Assigned task A
According to the text on bullying, what three forms can bullying take?

Children may be quick to pick up what others are saying, but they're not always quick to understand it. So how do you teach them the difference between bullying and banter? It helps if we can learn how to identify bullying and stand up to it safely.
Bullying involves the use of power over others. It's about making someone feel bad about themselves by controlling their behavior or their environment.
Bullying can be physical (hitting, kicking), verbal (calling names, using put-downs) or emotional (making someone feel ashamed).
Signs a Child Is Being Bullied
Look for changes in the child. However, be aware that not all children who are bullied exhibit warning signs.
Learning the warning signs of bullying and talking to our youth about how to manage the situation can help prevent bullying.
Some signs that may point to a bullying problem are:
Lost or destroyed clothing, books, electronics, or jewelry
Frequent headaches or stomach aches, feeling sick or faking an illness
Changes in eating habits, like suddenly skipping meals or binge eating. Kids may come home from school hungry because they did not eat lunch.

Data rows:

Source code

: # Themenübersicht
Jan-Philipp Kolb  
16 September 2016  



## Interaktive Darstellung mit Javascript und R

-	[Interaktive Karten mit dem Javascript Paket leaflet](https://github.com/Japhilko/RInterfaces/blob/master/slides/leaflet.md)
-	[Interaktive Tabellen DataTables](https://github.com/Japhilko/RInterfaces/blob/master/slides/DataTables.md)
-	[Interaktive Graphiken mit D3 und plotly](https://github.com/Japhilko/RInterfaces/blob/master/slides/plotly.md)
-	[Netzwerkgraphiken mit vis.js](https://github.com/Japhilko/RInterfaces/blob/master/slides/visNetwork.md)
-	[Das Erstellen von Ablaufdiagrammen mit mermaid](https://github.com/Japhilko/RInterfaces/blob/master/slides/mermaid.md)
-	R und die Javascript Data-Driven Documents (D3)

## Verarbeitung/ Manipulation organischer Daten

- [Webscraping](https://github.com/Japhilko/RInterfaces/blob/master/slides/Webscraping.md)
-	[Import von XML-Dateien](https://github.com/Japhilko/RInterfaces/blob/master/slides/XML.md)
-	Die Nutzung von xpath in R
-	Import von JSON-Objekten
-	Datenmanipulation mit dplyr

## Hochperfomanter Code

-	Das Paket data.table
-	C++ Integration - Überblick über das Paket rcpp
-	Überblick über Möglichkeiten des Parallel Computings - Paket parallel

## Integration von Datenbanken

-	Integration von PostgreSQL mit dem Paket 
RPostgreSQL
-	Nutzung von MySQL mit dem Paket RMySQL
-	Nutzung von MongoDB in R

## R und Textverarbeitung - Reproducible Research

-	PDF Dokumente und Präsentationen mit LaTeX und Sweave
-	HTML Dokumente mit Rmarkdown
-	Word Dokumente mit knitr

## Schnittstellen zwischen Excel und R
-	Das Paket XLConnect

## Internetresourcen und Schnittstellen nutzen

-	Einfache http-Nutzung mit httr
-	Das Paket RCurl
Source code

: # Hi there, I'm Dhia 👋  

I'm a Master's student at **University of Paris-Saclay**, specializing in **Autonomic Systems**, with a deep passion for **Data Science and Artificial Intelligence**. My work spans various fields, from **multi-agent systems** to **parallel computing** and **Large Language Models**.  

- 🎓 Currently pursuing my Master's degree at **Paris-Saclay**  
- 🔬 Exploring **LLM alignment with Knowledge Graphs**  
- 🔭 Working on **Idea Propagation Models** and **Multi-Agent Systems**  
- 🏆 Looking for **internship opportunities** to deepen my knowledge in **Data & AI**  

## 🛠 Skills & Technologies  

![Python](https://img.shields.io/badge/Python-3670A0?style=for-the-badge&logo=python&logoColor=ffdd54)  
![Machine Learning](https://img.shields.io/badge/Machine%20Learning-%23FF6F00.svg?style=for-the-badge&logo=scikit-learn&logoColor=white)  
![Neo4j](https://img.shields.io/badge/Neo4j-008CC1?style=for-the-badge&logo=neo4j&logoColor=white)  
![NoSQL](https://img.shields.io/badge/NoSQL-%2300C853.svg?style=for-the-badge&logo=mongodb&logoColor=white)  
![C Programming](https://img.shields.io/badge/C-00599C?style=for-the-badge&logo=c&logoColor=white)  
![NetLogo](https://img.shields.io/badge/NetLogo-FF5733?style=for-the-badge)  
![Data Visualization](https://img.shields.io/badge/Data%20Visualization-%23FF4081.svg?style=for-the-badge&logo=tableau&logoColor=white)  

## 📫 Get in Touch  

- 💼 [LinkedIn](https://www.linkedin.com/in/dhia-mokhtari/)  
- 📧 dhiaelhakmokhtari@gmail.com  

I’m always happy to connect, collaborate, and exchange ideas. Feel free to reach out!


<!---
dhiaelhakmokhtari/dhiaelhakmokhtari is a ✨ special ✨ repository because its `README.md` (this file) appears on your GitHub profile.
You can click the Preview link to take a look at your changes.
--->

Assigned task B
From the rows, copy out the lines running from the line with "- 🎓 Currently" to the line with "## 🛠 Skills & Technologies", both included.

Written solution A
Physical, verbal, or emotional.

Written solution B
- 🎓 Currently pursuing my Master's degree at **Paris-Saclay**  
- 🔬 Exploring **LLM alignment with Knowledge Graphs**  
- 🔭 Working on **Idea Propagation Models** and **Multi-Agent Systems**  
- 🏆 Looking for **internship opportunities** to deepen my knowledge in **Data & AI**  

## 🛠 Skills & Technologies  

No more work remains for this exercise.